__WHAT TO PRODUCE__.
Please retype the records below line for line without changing any wording, and leave the pictures out of your answer.

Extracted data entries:
# # # # #
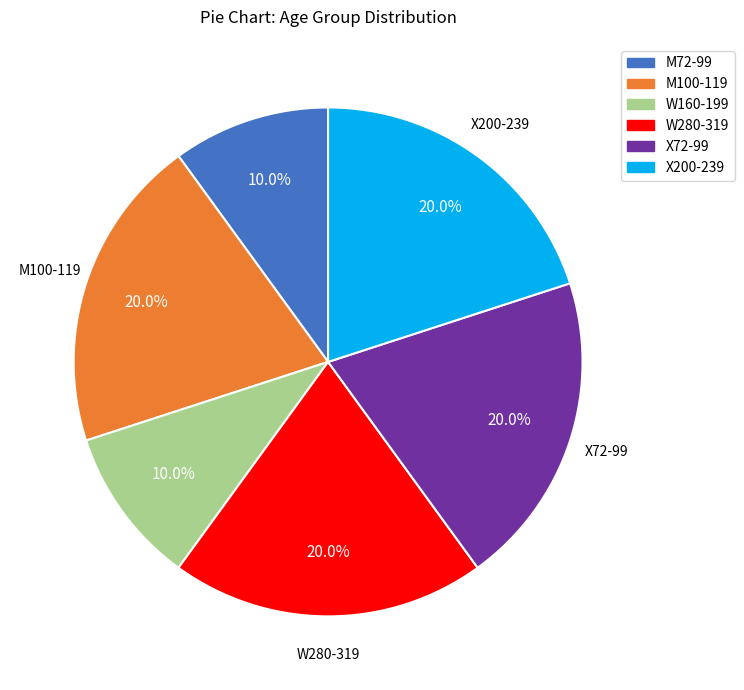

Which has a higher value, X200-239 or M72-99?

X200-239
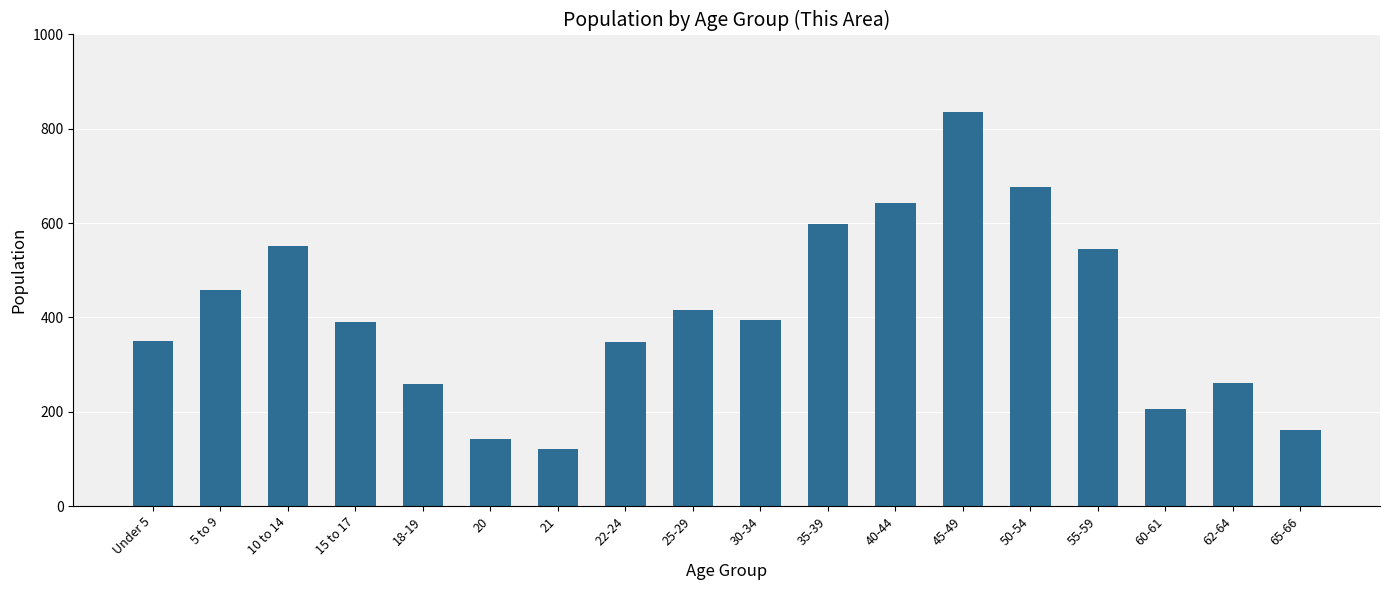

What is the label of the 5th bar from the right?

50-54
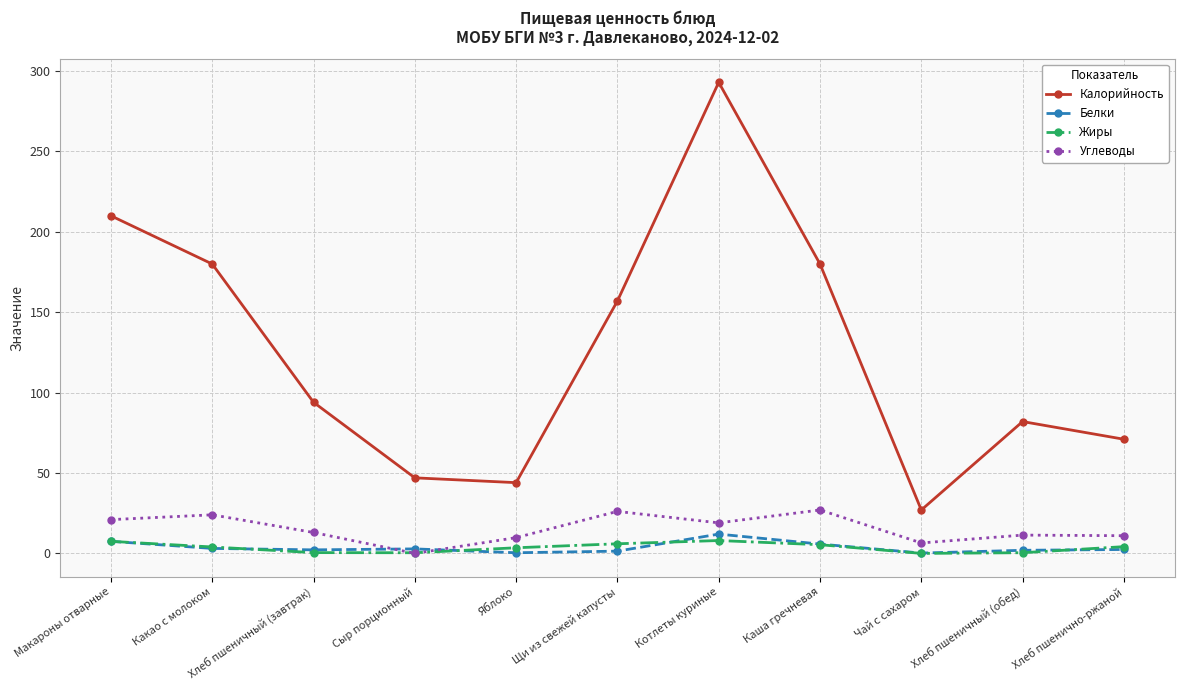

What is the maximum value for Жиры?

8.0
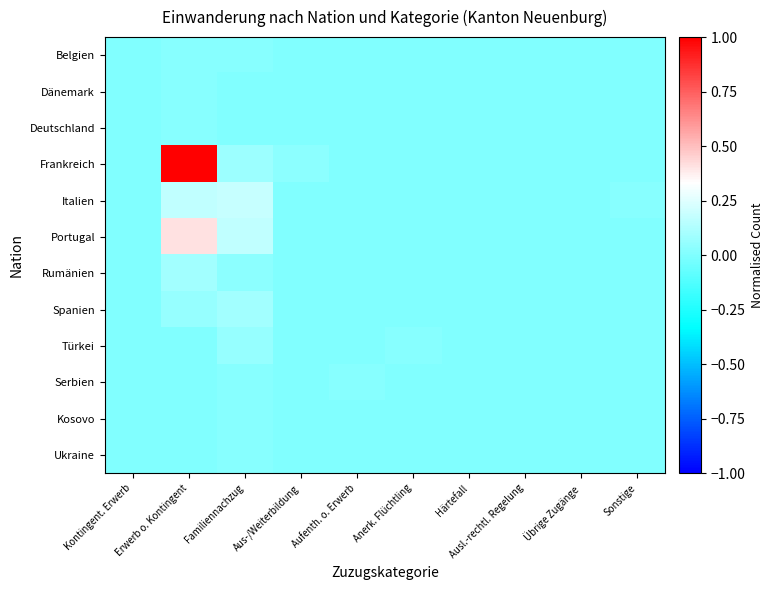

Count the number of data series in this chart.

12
# # # # #
__RESPONSE AREA__.
Which has a higher value, X200-239 or M72-99?

X200-239

What is the label of the 5th bar from the right?

50-54

What is the maximum value for Жиры?

8.0

Count the number of data series in this chart.

12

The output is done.